◆ **Problem details**
Locate each line below that includes "search" and reproduce it.

Recorded data
————

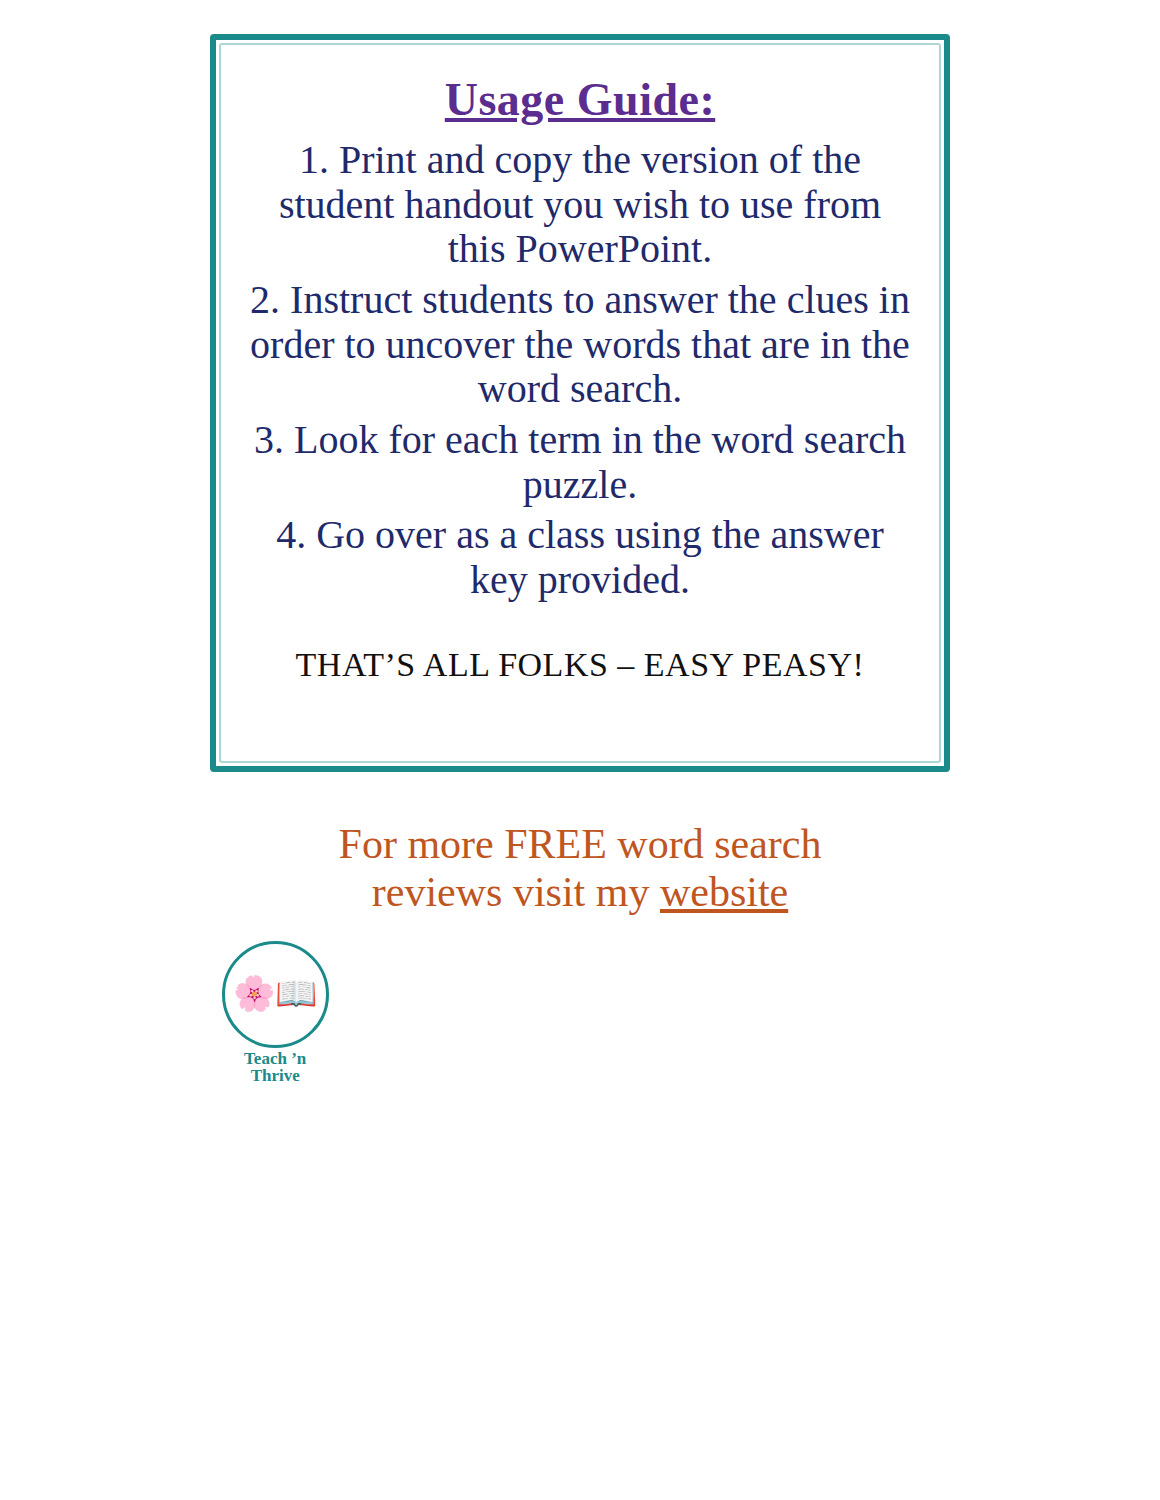Usage Guide:
Print and copy the version of the student handout you wish to use from this PowerPoint.
Instruct students to answer the clues in order to uncover the words that are in the word search.
Look for each term in the word search puzzle.
Go over as a class using the answer key provided.
THAT’S ALL FOLKS – EASY PEASY!
For more FREE word search reviews visit my website
🌸📖
Teach ’n
Thrive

————

◆ **Written answer**
Instruct students to answer the clues in order to uncover the words that are in the word search.
Look for each term in the word search puzzle.
For more FREE word search reviews visit my website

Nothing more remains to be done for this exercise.